A negociação por compartimentos estanques pode ser prejudicial para os países em desenvolvimento, e é necessário que se adote um mecanismo de compensação lícito, que possa dar passagem para a implementação – sem as pressões da abertura – de certos estímulos em setores, que os países em desenvolvimento poderiam julgar que são mais interessantes para seu crescimento econômico.


Se a liberalização é, por exemplo, mais avançada no âmbito dos serviços financeiros, um país em desenvolvimento poderia ser mais conservador na liberalização de algum subsetor particular da agricultura, o que facilitaria o êxito de equilíbrios dinâmicos apropriados.


Se os países em desenvolvimento, intervenientes nestas negociações, conseguirem precisar um mecanismo que permita chegar ao acima exposto, é muito possível que o processo se acelere no futuro, por razões óbvias. Cada vez mais, as vulnerabilidades seriam menores, claro, na hipótese de que a coerência na aplicação das políticas internas seja uma constante.
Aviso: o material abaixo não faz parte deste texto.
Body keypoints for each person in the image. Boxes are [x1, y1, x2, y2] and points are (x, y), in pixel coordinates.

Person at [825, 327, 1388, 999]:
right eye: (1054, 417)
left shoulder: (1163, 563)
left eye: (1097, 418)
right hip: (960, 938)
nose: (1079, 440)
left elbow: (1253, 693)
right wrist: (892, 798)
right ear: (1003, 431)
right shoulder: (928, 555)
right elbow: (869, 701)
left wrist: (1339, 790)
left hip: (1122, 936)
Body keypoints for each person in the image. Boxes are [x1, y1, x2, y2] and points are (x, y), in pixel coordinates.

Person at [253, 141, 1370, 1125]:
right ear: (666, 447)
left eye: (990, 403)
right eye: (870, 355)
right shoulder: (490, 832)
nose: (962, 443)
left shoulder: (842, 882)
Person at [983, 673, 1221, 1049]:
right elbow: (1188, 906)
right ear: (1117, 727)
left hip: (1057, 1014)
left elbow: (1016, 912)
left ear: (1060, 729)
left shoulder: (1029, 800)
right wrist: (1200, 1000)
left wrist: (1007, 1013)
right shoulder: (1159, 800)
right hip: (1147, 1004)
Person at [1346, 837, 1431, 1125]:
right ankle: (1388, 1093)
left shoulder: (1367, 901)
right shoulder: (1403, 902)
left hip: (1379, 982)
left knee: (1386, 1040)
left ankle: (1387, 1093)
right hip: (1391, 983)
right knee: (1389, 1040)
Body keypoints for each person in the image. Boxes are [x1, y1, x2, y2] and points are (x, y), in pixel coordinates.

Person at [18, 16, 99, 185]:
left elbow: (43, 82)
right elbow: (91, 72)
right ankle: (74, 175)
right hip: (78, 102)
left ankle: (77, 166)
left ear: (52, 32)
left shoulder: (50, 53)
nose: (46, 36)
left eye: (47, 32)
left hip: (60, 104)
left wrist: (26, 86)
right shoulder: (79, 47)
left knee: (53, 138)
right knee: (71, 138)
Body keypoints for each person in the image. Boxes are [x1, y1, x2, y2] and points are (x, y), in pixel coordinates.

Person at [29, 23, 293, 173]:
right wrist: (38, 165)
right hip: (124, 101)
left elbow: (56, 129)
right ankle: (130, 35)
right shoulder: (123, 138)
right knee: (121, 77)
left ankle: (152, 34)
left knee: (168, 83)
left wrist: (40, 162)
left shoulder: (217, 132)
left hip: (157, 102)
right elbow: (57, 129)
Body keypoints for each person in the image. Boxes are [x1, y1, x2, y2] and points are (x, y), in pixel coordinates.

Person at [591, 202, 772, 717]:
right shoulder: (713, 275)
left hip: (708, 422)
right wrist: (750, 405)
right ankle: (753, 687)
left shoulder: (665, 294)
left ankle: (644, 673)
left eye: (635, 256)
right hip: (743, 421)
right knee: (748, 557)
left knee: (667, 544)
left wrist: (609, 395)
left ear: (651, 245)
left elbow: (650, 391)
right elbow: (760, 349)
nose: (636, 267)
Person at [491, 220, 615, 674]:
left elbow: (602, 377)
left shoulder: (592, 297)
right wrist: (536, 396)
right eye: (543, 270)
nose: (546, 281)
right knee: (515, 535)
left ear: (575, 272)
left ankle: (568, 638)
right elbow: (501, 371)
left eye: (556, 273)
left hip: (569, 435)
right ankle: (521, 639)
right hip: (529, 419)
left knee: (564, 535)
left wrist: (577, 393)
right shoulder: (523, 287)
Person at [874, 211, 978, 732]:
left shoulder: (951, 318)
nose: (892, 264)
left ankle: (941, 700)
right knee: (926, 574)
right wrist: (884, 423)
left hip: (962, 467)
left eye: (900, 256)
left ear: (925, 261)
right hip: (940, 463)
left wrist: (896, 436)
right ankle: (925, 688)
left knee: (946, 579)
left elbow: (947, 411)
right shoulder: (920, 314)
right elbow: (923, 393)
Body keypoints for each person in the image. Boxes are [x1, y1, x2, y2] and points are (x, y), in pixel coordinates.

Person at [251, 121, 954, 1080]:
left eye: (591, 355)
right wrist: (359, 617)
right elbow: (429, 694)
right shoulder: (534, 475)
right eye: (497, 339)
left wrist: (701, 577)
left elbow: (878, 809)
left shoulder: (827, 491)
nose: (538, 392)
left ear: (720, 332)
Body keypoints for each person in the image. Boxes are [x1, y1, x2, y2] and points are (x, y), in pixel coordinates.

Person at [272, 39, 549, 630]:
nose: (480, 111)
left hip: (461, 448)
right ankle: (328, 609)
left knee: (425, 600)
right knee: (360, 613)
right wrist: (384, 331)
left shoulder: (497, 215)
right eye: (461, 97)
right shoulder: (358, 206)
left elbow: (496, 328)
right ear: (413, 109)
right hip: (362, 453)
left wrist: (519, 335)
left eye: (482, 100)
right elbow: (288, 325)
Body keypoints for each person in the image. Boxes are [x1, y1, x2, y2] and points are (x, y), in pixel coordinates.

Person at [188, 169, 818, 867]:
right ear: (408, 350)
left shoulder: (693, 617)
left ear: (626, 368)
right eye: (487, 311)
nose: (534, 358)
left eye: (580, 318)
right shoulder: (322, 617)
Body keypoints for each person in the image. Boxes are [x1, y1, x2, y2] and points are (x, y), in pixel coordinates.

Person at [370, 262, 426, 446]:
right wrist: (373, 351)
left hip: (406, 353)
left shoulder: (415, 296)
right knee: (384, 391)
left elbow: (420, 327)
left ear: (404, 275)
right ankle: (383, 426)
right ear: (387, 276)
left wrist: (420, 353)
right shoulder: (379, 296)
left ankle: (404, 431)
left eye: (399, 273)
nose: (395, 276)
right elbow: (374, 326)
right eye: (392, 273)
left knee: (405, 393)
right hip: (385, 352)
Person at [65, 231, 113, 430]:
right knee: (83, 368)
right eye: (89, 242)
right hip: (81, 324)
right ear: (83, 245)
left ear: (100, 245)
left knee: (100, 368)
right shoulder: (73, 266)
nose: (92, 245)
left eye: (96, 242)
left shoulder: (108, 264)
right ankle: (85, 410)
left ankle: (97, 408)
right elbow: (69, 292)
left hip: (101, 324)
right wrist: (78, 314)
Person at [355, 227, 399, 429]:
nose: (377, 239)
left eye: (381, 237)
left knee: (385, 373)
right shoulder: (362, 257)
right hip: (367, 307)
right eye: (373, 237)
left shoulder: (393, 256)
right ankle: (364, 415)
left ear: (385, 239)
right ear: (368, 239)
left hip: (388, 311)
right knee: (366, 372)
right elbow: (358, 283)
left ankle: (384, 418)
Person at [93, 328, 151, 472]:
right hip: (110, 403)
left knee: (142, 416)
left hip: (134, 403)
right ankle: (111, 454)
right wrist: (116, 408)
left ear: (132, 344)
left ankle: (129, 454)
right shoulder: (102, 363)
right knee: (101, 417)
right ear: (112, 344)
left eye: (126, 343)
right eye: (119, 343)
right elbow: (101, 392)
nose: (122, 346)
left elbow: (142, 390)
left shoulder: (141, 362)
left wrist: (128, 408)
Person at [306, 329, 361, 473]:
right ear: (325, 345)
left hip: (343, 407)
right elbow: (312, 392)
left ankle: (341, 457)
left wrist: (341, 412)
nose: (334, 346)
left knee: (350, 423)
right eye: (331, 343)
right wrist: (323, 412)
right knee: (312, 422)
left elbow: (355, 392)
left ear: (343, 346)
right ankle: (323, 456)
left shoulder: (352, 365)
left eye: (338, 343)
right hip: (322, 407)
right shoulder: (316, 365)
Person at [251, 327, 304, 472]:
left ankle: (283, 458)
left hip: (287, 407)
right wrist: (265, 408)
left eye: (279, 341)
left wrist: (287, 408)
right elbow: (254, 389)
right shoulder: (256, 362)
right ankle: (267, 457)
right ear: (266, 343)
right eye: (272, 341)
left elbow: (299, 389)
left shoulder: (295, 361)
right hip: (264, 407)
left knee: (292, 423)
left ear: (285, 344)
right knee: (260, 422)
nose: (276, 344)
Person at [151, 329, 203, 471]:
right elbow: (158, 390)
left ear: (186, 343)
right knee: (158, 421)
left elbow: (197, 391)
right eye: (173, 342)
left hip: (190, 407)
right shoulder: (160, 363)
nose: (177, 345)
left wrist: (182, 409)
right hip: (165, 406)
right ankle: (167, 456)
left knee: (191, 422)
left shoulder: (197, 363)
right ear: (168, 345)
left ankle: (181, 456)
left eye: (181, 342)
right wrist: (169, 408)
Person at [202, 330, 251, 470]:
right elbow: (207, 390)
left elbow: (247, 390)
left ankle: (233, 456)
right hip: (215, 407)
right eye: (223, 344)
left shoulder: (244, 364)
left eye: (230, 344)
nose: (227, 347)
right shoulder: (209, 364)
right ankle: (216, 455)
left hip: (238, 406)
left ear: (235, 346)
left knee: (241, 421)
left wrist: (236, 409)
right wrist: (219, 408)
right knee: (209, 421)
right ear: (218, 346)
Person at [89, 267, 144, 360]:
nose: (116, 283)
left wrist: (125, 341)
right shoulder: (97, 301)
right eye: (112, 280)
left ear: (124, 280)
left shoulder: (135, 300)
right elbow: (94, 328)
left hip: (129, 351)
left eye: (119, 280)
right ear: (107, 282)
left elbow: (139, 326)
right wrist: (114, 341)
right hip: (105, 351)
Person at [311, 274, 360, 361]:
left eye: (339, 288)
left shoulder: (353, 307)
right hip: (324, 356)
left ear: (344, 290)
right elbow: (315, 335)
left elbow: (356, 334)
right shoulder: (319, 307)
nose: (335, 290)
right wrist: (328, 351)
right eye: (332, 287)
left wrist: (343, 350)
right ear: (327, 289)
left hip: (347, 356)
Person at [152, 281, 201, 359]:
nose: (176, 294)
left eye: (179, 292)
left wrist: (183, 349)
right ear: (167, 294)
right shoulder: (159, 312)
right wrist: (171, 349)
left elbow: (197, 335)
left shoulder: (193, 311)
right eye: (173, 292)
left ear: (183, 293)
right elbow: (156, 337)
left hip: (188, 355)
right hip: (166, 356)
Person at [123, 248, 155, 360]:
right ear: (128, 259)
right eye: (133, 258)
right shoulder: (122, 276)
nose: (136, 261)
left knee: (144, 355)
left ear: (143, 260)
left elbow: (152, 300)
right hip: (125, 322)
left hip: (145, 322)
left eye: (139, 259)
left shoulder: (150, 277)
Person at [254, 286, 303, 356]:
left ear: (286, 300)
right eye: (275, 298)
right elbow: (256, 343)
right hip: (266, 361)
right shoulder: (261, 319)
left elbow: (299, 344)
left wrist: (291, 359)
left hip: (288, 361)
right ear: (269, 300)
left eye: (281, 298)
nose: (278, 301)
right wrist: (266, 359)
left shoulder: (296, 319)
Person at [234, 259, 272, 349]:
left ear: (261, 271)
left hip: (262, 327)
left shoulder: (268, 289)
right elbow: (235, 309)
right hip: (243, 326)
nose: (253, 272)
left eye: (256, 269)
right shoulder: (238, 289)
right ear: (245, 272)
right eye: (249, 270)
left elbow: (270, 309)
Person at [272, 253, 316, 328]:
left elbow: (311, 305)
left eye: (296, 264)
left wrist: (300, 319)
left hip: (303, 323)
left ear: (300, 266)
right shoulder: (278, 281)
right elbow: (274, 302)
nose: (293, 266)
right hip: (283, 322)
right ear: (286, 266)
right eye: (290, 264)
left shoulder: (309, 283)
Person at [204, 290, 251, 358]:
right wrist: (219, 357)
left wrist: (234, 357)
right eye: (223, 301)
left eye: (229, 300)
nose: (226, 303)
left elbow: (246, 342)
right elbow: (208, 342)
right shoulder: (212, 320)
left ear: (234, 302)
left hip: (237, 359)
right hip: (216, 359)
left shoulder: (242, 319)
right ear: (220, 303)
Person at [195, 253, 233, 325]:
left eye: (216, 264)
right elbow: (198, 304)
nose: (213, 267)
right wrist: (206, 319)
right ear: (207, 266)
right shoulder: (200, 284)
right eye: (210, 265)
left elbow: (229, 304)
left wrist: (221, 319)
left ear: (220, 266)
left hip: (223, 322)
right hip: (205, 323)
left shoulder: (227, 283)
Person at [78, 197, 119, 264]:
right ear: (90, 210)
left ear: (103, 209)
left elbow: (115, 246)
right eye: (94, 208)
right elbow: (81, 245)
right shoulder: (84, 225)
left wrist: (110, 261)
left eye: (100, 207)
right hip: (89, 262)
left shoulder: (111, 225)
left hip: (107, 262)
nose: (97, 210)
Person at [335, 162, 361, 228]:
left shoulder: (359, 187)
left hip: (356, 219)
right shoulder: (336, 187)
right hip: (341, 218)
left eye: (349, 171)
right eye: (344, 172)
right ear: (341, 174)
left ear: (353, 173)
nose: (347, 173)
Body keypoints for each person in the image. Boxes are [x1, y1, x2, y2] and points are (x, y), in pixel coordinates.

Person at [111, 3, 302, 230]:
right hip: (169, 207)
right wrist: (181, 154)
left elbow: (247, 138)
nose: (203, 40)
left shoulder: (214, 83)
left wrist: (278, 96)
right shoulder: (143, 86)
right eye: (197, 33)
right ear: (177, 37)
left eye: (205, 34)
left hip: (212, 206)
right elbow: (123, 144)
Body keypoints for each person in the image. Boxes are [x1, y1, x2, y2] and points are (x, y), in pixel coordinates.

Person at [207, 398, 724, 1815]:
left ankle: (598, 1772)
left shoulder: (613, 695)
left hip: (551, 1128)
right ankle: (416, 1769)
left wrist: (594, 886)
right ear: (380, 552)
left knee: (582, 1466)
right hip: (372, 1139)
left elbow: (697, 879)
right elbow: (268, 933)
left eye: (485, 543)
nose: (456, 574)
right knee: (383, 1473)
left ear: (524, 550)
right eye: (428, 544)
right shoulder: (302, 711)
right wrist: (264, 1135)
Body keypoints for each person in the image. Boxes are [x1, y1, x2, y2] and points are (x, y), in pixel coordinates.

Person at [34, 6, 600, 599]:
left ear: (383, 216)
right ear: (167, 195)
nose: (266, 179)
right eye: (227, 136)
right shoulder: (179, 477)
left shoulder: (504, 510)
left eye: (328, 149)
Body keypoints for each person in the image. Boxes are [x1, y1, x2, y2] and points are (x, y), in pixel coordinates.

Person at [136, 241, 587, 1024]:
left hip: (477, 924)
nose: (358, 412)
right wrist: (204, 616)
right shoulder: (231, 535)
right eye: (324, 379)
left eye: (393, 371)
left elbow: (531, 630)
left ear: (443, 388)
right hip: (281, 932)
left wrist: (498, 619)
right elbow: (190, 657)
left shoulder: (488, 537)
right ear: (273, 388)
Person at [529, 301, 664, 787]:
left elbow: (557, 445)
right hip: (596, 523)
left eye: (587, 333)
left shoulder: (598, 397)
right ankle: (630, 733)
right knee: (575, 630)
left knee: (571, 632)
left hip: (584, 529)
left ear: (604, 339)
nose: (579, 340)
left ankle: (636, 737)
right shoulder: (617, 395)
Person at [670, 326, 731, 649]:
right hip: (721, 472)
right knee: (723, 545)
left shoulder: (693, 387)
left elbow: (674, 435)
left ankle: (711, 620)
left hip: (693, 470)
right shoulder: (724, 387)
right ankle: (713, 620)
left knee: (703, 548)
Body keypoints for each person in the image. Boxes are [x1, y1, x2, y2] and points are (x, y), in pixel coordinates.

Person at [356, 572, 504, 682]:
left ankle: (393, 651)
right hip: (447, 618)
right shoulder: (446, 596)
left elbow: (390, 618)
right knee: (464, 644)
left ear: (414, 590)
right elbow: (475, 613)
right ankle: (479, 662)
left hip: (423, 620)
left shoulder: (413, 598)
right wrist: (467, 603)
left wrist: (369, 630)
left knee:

Enfim, a ALCA poderia ser vista pelos países em desenvolvimento como uma via muito importante para precipitar uma mudança duradoura nas relações internacionais, em nível hemisférico e mundial. Reconhecido o fato de que a abertura comercial pode se tornar um fator de aceleração das mudanças internas, a maior integração, que está acompanhada por certo nível de cessão da soberania dos países em geral, deveria ser aproveitada para estimular a reflexão e a prática concreta sobre as novas características que deveriam ter as relações entre os Estados.

Uma volta ao protecionismo – como conseqüência dos lamentáveis eventos das últimas semanas – possivelmente acentuaria a depressão econômica mundial, o que, por sua vez, repercutiria, de modo muito marcado, sobre a regulação do social, em nível global. A necessidade, por conseguinte, de abandonar enfoques radicais em matéria de manejo macroeconômico, diante dos primeiros sinais de uma crise é, hoje mais do que nunca, essencial para não afetar o ritmo da expansão econômica, que a economia mundial vinha experimentando nos últimos anos.